(Data listing)

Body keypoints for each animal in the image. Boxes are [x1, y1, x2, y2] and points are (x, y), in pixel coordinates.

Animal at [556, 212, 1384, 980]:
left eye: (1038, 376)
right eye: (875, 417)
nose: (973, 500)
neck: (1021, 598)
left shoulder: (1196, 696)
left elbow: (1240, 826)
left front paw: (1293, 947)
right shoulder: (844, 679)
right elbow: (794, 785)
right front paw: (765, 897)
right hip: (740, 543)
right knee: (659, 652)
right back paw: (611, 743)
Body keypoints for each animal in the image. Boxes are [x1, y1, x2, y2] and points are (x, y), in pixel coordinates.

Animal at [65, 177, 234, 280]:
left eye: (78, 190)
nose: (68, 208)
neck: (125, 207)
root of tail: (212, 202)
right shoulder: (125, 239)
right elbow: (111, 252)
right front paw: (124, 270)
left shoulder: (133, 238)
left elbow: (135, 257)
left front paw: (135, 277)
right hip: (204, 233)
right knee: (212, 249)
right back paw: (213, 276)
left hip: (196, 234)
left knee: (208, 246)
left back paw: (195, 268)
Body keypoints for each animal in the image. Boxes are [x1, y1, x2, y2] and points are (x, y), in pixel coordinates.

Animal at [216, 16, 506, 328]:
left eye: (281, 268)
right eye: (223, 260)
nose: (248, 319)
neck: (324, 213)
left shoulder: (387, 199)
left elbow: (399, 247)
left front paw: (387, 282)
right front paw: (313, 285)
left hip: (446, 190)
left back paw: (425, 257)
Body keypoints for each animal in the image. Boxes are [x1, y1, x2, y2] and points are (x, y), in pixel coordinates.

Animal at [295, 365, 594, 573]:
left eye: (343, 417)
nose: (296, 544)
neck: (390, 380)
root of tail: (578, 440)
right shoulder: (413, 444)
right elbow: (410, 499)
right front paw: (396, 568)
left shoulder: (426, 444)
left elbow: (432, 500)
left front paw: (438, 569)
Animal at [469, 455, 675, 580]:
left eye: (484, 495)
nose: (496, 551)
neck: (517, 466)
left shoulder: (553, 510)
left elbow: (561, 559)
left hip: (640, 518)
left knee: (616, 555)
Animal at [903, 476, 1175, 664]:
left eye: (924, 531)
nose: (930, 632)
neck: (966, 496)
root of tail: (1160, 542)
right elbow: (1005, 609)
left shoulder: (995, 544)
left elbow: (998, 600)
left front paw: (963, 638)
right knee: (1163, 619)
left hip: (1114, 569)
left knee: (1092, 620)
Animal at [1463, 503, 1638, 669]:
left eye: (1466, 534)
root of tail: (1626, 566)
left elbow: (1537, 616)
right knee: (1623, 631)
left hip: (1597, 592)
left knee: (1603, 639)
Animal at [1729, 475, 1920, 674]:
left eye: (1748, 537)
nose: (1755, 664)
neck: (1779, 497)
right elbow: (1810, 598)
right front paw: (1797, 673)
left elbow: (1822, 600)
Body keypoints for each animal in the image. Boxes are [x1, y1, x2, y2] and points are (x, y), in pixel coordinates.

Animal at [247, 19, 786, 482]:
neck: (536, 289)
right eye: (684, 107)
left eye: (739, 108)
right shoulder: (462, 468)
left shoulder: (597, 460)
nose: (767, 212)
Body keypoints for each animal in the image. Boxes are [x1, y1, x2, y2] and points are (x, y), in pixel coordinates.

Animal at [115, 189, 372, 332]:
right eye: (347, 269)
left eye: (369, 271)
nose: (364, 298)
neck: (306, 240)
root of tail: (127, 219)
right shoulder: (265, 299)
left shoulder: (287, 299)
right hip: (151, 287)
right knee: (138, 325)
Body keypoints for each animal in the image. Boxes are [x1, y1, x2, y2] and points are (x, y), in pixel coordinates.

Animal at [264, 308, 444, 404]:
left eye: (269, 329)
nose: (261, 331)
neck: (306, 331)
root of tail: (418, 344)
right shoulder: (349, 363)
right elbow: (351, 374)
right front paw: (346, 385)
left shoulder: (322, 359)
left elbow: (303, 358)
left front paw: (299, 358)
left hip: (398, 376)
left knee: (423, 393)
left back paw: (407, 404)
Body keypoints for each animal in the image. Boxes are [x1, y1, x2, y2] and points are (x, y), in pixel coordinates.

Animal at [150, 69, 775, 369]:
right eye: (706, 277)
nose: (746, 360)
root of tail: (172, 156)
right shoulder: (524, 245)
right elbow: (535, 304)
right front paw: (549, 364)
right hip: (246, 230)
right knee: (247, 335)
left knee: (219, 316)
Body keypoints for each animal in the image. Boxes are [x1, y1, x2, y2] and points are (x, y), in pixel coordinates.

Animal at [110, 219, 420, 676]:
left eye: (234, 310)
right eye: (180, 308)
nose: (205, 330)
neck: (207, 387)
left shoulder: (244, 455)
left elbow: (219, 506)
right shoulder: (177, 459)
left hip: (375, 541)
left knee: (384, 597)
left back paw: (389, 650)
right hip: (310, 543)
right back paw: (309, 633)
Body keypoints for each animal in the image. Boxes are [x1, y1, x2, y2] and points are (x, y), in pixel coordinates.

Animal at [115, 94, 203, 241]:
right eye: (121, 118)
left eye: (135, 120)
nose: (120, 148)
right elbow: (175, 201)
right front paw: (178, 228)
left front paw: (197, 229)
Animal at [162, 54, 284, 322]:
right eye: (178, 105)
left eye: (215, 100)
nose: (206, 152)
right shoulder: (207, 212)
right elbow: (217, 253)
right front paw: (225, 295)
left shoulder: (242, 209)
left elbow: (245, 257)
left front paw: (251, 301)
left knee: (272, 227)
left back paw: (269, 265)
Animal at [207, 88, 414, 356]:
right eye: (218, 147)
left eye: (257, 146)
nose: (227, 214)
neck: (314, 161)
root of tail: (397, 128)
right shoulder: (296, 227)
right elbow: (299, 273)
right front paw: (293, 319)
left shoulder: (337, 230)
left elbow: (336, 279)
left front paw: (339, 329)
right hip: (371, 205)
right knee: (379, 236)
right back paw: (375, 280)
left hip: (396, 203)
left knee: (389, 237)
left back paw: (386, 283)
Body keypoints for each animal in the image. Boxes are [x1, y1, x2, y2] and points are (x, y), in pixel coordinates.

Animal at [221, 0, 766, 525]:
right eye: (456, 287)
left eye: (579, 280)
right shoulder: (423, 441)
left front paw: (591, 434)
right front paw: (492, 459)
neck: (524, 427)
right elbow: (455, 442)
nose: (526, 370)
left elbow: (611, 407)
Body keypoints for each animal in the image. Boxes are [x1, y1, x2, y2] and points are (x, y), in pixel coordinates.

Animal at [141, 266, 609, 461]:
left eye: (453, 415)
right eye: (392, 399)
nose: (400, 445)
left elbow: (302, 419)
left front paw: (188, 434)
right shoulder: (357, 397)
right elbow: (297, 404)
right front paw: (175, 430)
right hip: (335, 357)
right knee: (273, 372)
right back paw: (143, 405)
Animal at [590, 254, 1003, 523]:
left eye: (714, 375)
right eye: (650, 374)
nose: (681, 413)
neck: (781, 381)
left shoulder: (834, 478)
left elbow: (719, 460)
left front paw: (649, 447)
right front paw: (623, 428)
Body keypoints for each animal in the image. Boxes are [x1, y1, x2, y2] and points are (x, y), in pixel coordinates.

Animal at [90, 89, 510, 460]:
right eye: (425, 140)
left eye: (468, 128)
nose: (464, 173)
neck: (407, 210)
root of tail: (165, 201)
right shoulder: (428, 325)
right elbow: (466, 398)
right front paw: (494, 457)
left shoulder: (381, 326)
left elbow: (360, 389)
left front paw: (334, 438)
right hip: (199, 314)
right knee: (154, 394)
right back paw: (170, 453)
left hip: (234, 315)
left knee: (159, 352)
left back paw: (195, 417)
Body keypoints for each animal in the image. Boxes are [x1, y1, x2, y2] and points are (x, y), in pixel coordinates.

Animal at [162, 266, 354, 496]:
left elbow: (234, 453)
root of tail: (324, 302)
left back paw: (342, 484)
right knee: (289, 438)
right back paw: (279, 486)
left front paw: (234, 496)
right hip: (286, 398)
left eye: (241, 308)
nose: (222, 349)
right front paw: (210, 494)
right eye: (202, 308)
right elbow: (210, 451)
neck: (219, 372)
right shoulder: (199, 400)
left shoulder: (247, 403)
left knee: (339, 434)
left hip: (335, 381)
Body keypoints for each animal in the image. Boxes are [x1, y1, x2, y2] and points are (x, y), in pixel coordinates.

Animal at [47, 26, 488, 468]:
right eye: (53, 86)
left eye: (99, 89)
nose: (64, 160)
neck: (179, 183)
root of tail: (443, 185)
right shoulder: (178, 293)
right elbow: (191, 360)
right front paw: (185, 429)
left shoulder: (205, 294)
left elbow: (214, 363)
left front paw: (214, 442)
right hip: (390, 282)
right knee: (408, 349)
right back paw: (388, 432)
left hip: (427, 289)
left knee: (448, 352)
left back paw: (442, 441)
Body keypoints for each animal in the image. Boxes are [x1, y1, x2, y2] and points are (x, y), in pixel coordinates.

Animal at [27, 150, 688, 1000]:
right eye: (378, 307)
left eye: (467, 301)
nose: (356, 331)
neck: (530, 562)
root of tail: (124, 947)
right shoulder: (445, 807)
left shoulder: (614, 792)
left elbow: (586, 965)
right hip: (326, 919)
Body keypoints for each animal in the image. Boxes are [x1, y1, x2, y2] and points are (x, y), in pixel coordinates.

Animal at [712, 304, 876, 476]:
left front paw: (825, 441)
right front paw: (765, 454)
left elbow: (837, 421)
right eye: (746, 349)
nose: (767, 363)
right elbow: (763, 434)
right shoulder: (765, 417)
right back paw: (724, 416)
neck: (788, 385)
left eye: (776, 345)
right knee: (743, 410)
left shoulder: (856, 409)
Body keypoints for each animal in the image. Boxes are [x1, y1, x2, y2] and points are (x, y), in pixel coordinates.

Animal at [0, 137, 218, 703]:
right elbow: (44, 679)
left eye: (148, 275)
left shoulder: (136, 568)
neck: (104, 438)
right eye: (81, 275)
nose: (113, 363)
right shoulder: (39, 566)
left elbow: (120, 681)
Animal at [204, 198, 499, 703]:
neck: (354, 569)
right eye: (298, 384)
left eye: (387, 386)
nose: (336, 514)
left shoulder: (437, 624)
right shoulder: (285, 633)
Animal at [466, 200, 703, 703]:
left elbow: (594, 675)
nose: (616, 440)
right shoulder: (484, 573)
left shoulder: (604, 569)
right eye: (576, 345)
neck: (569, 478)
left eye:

(End Data listing)

> _Task requirements_: The required answer is the exact run of lines above starting at the line with "root of tail: (418, 344)" and ending at the line with "nose: (746, 360)", with both ends present.

> _Task output_:
root of tail: (418, 344)
right shoulder: (349, 363)
right elbow: (351, 374)
right front paw: (346, 385)
left shoulder: (322, 359)
left elbow: (303, 358)
left front paw: (299, 358)
left hip: (398, 376)
left knee: (423, 393)
left back paw: (407, 404)
Body keypoints for each animal in the image. Boxes are [x1, y1, x2, y2] and points are (x, y), in pixel coordinates.

Animal at [150, 69, 775, 369]:
right eye: (706, 277)
nose: (746, 360)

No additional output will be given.